A survey released yesterday suggests that the number of new-business starts is four times higher than previous estimates.
Last year, 3.5 million new businesses were started in the United States, according to a survey conducted by the Gallup Organization for Wells Fargo Bank in San Francisco and the National Federation of Independent Business (NFIB), a trade group in Washington.
The poll of 36,000 people measures American entrepreneurship more broadly than have studies by the US Department of Labor, Dun & Bradstreet Corp., and the US Small Business Administration. The results may add credence to the view of start-ups as founts of new jobs.
"It puts small business in a much more favorable light," says Murray Weidenbaum, director of the Center for the Study of American Business at Washington University in St. Louis. But he cautions: "When you get a difference in numbers of this magnitude, you need to be careful. He who controls the assumptions controls the results."
Other studies, which put start-ups at 700,000 to 900,000 a year, focus on businesses that have employees. In the new study, by contrast, three-fourths of start-ups have no employees other than the owner or owners.
"We define what counts as a business by letting the respondents define it. We include people who don't always hire three employees," says William Dennis, senior research fellow at the NFIB Education Foundation.
In fact, most of the new businesses are very small. Fewer than half list a business telephone. Two-thirds effectively employ the home as their principal business location. Many owners may hold other jobs.
The study is "very welcome," says Bruce Phillips of the US Small Business Administration. "It shows a great deal more business activity than we had previously thought existed." But "to gauge the true effect, you need to track these businesses ... over time," he says. If these businesses fold quickly, then the survey's results may not be as important as they seem on the surface.
"These businesses amount to less than 1 percent" of US economic output, says Bruce Kirchhoff, a professor of entrepreneurship at New Jersey Institute of Technology in Newark, N.J. "On the other hand, these might be important businesses in the early stages of start-up." He points to Apple Computer's humble, kitchen-counter beginnings as an example of how tiny firms can rapidly expand and become important players.
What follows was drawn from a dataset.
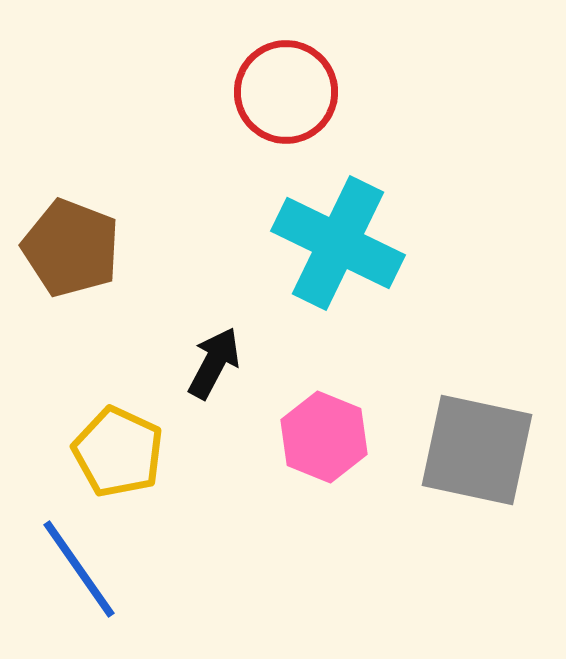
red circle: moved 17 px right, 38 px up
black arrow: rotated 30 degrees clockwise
Mr. Dennis claims the survey shows a higher number of starts overall, not just for the smallest players passed over by earlier surveys.
"Even if you account for the people ... on the margins of the small-business world - that is only 27 percent of the population we are talking about." He defines these marginal operations as those where the owner works less than 40 hours a week, has no employees, no office, and no business telephone listing. Yet the study finds about the same number of new businesses with employees as other surveys have found.
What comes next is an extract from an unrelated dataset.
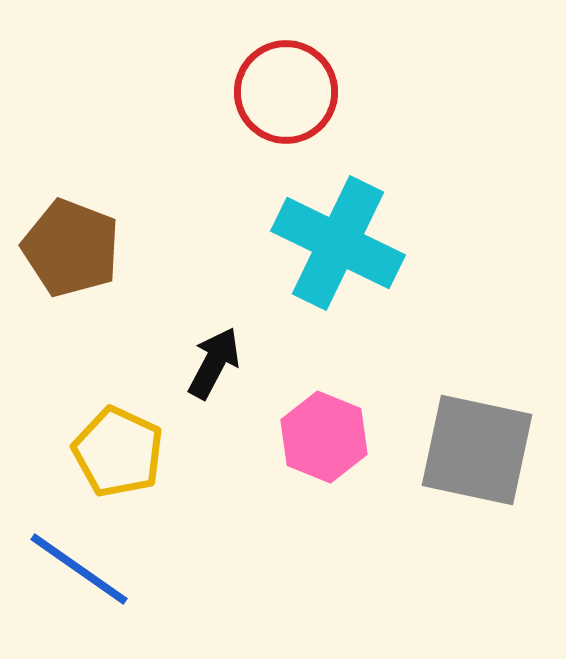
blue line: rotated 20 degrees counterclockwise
Many experts say the survey's real importance is that it provides information, however scanty, on a sector of the American economy that has attracted little notice until recently. "It is part of business picture which heretofore very little was known about," Mr. Phillips says. Among the findings, for example, is that 900,000 of the start-ups had multiple owners; 2.6 million had one owner.
"What most places do in tracking business development is look for an official paper trail," says Jim Weidman of NFIB. "Well, this study found that a lot of these businesses don't have a paper trail until much farther down the road."
The survey "does give you the general parameters," says Paul Reynolds of Babson College in Wellesley, Mass. The planned follow-up surveys may, over the course of several years, make it possible for the results to be "linked to changes in the economic cycle, interest rates, and all that kind of stuff," he says. This might make the results more useful for understanding what goes on at the bottom of the business food chain, and what effect it has on the rest of the economy.
Lucille Reid, executive vice president of Wells Fargo, says the survey "makes us a lot more confident" about the potential size of the small-business loan market. "Twenty percent of the people starting business are under 30 years of age; that means a much larger market."
The study, observers say, is just the latest sign that start-up businesses are gaining respect as having a significant impact on the economy. "We cannot ignore business in its early stages," Mr. Kirchhoff says. "That's when the ideas and basic technologies form together."